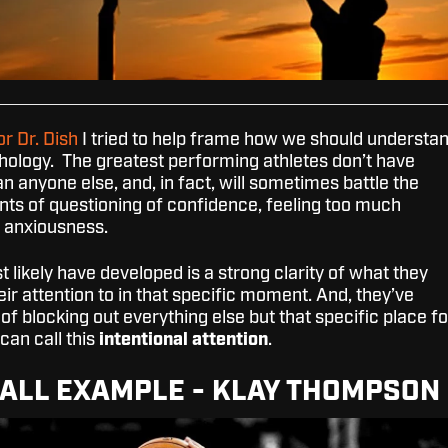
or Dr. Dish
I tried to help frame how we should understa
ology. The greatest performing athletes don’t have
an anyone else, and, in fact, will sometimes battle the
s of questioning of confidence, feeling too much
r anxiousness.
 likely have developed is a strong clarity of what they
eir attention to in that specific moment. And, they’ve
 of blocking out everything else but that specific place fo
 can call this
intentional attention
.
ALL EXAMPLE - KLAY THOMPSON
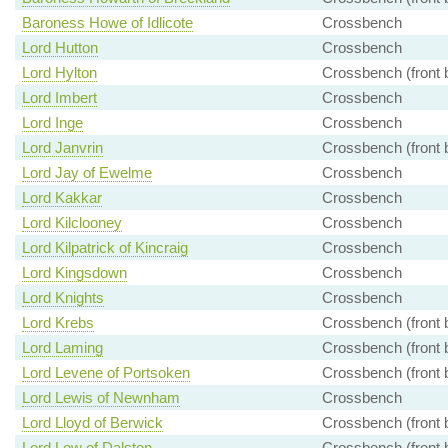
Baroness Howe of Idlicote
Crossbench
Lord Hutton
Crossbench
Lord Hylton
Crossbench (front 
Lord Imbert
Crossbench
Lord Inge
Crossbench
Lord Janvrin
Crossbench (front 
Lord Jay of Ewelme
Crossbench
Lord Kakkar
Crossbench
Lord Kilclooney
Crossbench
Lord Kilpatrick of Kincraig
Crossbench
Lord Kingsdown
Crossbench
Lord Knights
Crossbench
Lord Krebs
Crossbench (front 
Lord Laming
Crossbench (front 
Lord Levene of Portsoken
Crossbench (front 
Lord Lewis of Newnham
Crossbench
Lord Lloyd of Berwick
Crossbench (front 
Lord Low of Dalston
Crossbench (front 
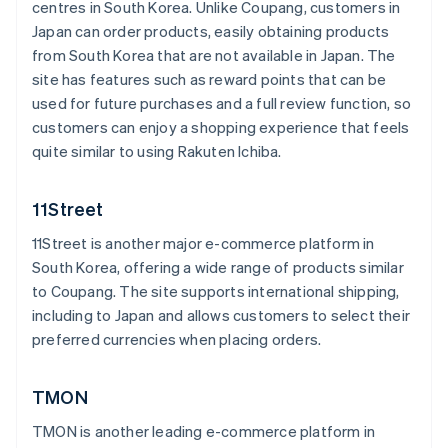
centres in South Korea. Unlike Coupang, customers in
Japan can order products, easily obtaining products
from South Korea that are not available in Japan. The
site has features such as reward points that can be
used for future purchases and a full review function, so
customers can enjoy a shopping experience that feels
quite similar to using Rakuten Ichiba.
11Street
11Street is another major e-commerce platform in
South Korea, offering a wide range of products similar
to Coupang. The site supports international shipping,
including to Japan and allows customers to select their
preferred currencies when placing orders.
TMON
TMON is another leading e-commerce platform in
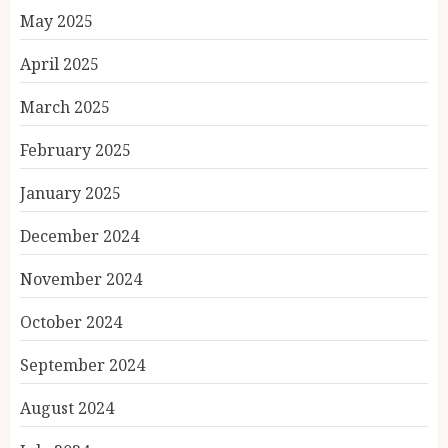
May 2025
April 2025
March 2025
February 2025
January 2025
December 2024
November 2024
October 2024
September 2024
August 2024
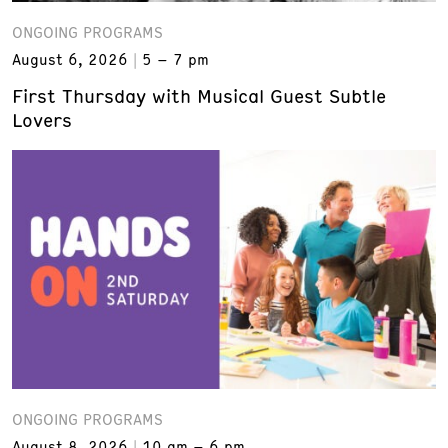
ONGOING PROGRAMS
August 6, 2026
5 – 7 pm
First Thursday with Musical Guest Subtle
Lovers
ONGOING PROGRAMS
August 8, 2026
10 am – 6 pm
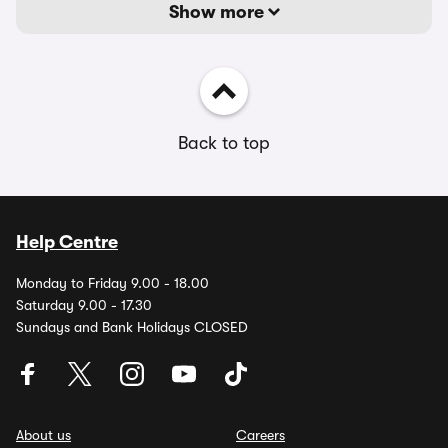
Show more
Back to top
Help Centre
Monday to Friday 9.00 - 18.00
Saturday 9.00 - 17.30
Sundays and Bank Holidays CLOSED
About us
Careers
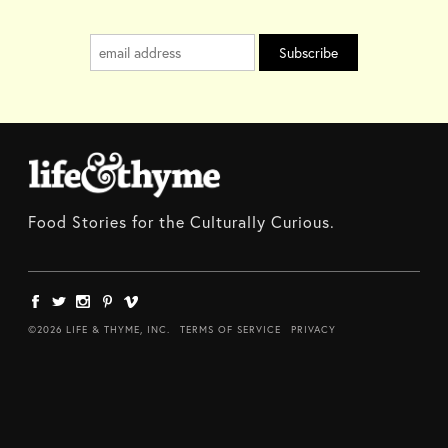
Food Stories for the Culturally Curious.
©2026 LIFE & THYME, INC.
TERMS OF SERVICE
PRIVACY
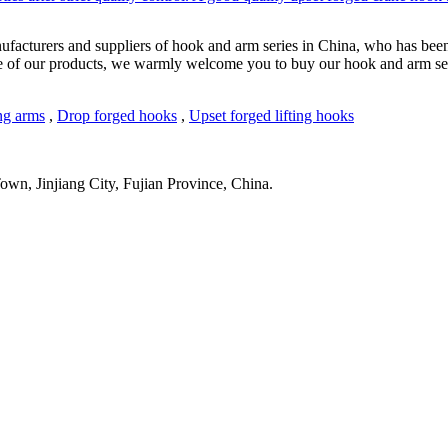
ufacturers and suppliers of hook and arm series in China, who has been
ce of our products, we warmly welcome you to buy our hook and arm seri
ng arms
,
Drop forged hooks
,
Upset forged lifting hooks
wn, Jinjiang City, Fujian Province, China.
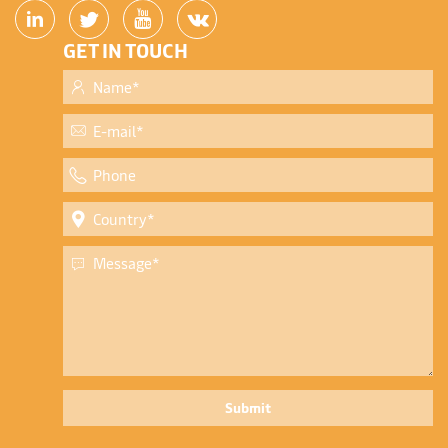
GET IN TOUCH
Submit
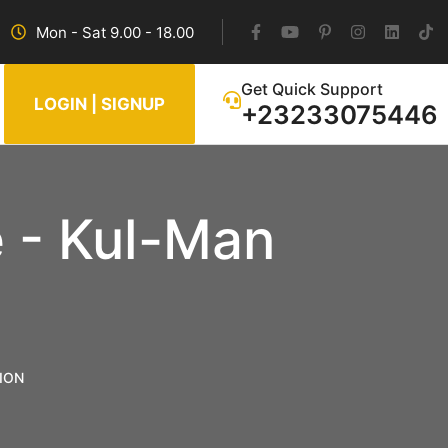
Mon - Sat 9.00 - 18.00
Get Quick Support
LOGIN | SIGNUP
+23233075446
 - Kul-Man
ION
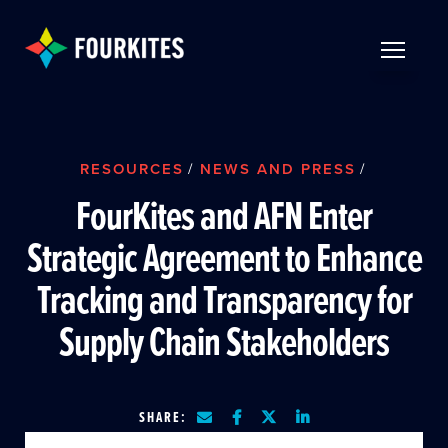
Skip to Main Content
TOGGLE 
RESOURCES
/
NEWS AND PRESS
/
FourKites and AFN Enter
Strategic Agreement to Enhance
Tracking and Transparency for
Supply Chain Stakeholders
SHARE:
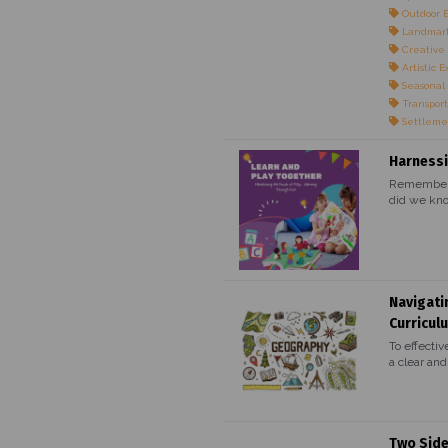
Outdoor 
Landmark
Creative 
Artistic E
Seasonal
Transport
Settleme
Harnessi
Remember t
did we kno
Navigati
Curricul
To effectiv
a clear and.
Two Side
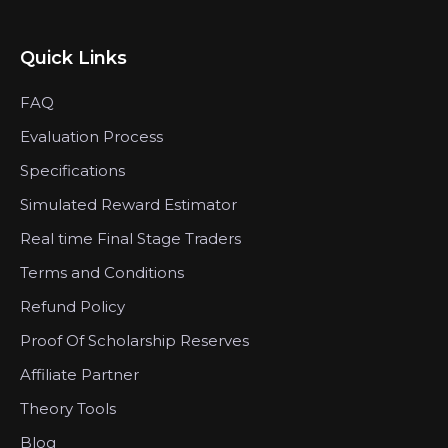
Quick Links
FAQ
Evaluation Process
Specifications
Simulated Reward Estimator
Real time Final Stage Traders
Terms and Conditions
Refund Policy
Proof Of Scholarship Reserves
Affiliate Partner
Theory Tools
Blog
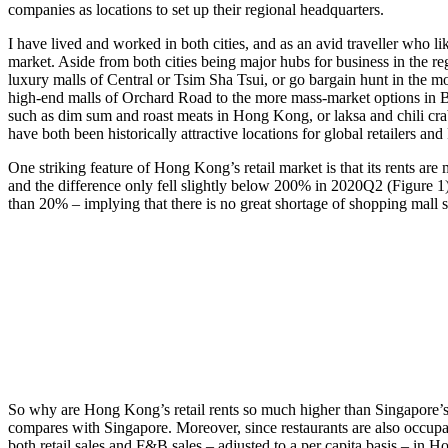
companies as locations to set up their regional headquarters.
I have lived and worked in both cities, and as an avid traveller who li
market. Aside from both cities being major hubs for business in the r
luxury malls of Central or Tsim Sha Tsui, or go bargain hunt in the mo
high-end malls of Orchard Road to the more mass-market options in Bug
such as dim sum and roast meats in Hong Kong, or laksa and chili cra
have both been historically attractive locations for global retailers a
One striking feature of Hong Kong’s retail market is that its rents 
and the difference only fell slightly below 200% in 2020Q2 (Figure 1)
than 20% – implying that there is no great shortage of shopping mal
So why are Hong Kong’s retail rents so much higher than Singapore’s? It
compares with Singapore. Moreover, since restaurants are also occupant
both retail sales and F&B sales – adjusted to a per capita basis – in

--

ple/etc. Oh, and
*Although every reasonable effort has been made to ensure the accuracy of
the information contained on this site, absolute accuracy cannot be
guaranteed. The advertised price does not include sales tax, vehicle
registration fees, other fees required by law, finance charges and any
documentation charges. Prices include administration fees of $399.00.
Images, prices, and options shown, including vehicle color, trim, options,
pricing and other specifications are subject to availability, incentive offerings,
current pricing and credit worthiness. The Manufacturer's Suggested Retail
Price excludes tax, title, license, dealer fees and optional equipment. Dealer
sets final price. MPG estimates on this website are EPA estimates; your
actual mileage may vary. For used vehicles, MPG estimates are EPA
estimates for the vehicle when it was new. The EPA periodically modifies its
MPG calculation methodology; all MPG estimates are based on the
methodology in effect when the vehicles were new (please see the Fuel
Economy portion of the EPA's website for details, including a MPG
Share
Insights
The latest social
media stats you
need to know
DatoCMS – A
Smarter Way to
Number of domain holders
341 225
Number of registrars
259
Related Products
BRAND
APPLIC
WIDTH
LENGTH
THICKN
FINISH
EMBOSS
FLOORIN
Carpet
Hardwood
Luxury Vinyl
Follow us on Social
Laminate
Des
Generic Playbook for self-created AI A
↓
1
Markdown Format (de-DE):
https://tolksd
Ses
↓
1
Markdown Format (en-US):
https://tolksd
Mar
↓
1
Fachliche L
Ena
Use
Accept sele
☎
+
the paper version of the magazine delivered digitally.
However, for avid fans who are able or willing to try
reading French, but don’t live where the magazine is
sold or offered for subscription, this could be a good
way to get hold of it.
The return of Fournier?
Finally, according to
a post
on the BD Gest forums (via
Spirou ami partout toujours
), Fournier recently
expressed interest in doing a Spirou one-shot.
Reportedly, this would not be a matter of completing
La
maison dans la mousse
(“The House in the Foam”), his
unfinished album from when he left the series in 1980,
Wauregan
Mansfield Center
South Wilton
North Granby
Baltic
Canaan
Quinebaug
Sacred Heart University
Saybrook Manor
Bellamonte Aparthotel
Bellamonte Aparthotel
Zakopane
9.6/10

_Required work_.
Collect every line in the records that contains the string "website", treating uppercase and lowercase letters as distinct.

_Your response_.
sets final price. MPG estimates on this website are EPA estimates; your
Economy portion of the EPA's website for details, including a MPG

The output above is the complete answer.